Gibran: The Prophet

Héctor Palhares Meza

The God separated a spirit from Himself and fashioned it into Beauty.

Kahlil Gibran,“The Creation,” in Tears and Laughter

In a letter dated 18 February 1913 to Mary Haskell, his muse and benefactress, Gibran Kahlil Gibran wrote:

One of the dearest dreams of my heart is this—somewhere, somewhen a body of work, say fifty or seventy-five pictures will be hung together in a large city, where the people would see them and perhaps love them.

The most complete collection of Gibran Kahlil Gibran in the world is in Mexico. Among its most important documents are one of the first manuscripts of The Prophet and one of The Madman, as well as those of Sand and Foam and of Jesus the Son of Man, which traveled long odysseys before finding their place in the Mexican collection.

With his refined literary sensibility, Gibran has become the greatest representative of Middle Eastern culture in the West. Essayist, draftsman, novelist, painter, poet, and universal bard of human emotions: sorrow, joy, love, pain, striving, solitude, and nothingness, all essential aspects of life. New readings of his work extend bridges between the wisdom contained in his writings and the premises that continue to motivate new generations.

The maxims of The Prophet underlie a collective unconscious that reflects the universality of Gibran’s thought. The largest collection of his literary and art works—safeguarded for several decades by his godson Kahlil Gibran—is now in the possession of the Fundación Carlos Slim.

The Gibran family disembarked on 17 June 1895 at Ellis Island in New York Bay. Kamileh (aged forty) and her four children—Boutros (twenty), Marianna (nine), Sultana (seven), and Gibran Kahlil (twelve)—had set out from Beirut as a result of the increasingly harsh rule in Lebanon of the Ottoman empire, which dominated the Near East in political, economic, and social terms. They sought to begin a new life in the United States.

Important figures in Boston culture, such as the photographer and publisher Fred Holland Day and the writer Josephine Preston Peabody, guided the artistic career of the young Kahlil Gibran.

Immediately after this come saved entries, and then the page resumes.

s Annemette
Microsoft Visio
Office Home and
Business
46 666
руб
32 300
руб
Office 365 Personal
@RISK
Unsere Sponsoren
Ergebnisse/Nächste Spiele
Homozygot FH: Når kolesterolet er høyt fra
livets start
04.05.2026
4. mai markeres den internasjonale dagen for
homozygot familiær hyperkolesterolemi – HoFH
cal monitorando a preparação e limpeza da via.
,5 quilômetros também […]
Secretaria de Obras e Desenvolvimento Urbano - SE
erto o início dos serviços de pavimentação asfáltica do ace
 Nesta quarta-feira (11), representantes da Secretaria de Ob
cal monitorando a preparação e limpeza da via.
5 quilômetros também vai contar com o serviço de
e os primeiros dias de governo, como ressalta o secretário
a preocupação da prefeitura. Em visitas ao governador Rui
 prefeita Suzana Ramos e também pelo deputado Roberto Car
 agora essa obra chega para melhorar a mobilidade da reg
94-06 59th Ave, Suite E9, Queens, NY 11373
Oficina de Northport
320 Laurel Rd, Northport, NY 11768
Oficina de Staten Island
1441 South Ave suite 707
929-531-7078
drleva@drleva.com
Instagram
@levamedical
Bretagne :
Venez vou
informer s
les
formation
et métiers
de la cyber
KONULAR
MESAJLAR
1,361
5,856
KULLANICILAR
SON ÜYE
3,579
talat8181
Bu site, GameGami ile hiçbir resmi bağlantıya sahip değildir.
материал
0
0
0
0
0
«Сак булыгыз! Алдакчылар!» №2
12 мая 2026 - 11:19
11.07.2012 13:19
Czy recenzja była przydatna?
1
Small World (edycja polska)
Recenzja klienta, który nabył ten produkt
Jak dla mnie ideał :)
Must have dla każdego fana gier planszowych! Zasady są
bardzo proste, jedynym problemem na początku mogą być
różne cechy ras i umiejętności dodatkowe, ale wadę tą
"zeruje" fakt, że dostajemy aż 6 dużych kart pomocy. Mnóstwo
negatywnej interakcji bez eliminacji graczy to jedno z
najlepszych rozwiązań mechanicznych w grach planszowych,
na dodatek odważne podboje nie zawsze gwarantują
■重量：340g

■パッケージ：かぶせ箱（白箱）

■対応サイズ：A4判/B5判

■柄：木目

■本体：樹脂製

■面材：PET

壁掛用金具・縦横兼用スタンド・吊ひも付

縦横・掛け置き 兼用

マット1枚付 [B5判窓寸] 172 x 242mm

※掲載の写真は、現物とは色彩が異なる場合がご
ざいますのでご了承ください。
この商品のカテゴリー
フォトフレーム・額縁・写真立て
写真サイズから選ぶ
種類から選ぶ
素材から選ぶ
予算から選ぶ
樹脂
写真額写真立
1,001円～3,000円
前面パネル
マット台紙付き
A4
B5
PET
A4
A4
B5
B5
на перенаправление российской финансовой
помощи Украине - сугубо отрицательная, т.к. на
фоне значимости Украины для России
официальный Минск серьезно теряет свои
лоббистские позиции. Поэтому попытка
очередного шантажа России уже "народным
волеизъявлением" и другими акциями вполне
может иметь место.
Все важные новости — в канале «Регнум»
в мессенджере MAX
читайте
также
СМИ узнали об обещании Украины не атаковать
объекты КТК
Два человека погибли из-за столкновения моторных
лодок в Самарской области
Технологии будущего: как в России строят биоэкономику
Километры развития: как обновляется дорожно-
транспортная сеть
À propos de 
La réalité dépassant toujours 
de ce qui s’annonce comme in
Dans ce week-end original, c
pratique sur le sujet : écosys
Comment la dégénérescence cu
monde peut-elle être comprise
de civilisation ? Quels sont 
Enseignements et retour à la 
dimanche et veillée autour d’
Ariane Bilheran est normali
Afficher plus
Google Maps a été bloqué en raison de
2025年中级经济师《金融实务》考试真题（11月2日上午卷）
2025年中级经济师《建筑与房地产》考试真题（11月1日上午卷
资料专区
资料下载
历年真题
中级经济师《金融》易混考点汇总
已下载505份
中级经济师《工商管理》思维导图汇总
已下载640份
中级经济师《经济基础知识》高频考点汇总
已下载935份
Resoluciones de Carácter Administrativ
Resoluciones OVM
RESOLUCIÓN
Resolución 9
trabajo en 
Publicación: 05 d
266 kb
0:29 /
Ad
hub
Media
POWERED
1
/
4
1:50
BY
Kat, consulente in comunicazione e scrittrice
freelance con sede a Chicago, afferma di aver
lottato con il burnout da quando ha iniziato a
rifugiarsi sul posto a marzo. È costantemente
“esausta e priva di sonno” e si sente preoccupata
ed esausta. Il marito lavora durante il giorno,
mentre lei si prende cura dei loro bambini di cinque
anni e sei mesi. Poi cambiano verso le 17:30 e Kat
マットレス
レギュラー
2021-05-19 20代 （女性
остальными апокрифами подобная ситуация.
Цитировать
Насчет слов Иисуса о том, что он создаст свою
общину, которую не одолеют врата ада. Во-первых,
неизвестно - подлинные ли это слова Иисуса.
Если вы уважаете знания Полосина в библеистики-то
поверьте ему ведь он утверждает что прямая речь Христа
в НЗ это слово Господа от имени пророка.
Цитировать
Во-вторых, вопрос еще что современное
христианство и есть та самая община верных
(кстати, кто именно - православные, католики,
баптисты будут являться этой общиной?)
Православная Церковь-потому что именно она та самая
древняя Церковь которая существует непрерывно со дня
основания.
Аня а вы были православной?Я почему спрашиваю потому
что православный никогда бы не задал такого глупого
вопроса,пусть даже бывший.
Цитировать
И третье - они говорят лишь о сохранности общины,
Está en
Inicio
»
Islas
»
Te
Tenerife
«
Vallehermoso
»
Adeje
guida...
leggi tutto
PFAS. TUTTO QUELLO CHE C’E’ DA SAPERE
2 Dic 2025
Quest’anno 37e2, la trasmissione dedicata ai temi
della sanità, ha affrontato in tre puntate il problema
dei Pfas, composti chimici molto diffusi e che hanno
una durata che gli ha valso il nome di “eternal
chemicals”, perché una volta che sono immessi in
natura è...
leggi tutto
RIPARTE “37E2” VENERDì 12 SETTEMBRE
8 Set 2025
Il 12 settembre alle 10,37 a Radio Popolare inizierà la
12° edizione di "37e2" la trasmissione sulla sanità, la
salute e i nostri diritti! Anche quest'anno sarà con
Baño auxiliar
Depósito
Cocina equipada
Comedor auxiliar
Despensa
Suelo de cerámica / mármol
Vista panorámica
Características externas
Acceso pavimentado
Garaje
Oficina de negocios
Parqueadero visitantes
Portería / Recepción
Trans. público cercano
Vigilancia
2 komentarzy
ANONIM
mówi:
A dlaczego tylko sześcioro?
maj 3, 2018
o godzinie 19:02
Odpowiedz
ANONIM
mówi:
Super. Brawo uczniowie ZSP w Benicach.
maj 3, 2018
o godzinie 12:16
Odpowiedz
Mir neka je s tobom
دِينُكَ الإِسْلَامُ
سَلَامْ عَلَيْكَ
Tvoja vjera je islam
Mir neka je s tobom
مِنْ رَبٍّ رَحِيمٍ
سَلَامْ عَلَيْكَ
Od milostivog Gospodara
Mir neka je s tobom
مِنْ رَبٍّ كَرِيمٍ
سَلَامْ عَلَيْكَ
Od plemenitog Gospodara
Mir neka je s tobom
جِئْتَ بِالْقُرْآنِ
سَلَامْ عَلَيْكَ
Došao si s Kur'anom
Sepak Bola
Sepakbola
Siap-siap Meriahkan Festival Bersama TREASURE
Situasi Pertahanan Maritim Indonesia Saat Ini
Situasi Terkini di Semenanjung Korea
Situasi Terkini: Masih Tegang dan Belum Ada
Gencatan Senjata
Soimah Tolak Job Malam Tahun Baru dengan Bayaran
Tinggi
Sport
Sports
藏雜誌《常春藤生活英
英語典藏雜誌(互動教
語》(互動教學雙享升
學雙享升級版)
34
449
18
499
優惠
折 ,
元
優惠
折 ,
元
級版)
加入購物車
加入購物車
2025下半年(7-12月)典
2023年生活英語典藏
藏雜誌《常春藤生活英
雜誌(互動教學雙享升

Gibran’s work not only expresses his sorrow and nostalgia for Lebanon but also reflects his new life in America. There was the happiness of his family life, the protection of Fred Holland Day, and Gibran’s great loves: his friend and benefactress Mary Haskell, the beautiful writer Josephine Preston Peabody, the pianist Gertrude Barrie, the sensual Micheline, the creative Adele Watson, and the ever devoted Barbara Young, who shared his final years with him.

Anguish for the invaded homeland led to the creation of Pen League (Al-Rabitah al-Qalamiyyah) along with other Lebanese exiles, in collaboration with whom he fostered the rebirth of Arabic literature and the creation of Greater Lebanon in 1920.

The philosophical quest in the most essential matters of humankind is the theme of his major works: Music (1905), The Madman (1918), and The Prophet (1923), along with Spirits Rebellious (1908),The Broken Wings (1912), Tears and Laughter (1914), The Procession (1918), The Forerunner (1920), The Storm (1920), Sand and Foam (1926), Jesus the Son of Man (1928), and the last work published during his lifetime, which appeared in the year of his death, Earth Gods (1931). Posthumous publications include The Wanderer (1932), The Garden of the Prophet (1933), Nymphs of the Valley (1948), and the Voice of the Master (1959). Emotion and reason combine with words that offer new messages through multiple readings.

Gibran also explored the world of painting and drawing, from his first works, exhibited in Boston in 1904, to the oils executed during his stay in Paris (1908-1910), in which the theme of the man and woman occupied his attention.

The collection in Museo Soumaya. Fundación Carlos Slim, which includes oils, drawings, self-portraits, photographs, sketches, manuscripts, first editions, typescripts from the Alfred A. Knopf publishing house, and personal objects, casts new light on his philosophical thought and literary work. There are also glimpses of the illnesses and deaths of his parents, of his half-brother Boutros and his sister Sultana, and of various friends, as well as of his own, finally, in New York City, from where he returned to Mar Sarkis in Bsharri, Lebanon, the site now of a museum that bears his name.

The work of Gibran is full of wisdom and mysticism. The Prophet, translated into more than forty languages, has been a bedside book for countless readers. With his heart rooted in Lebanon… his voice embraces the world.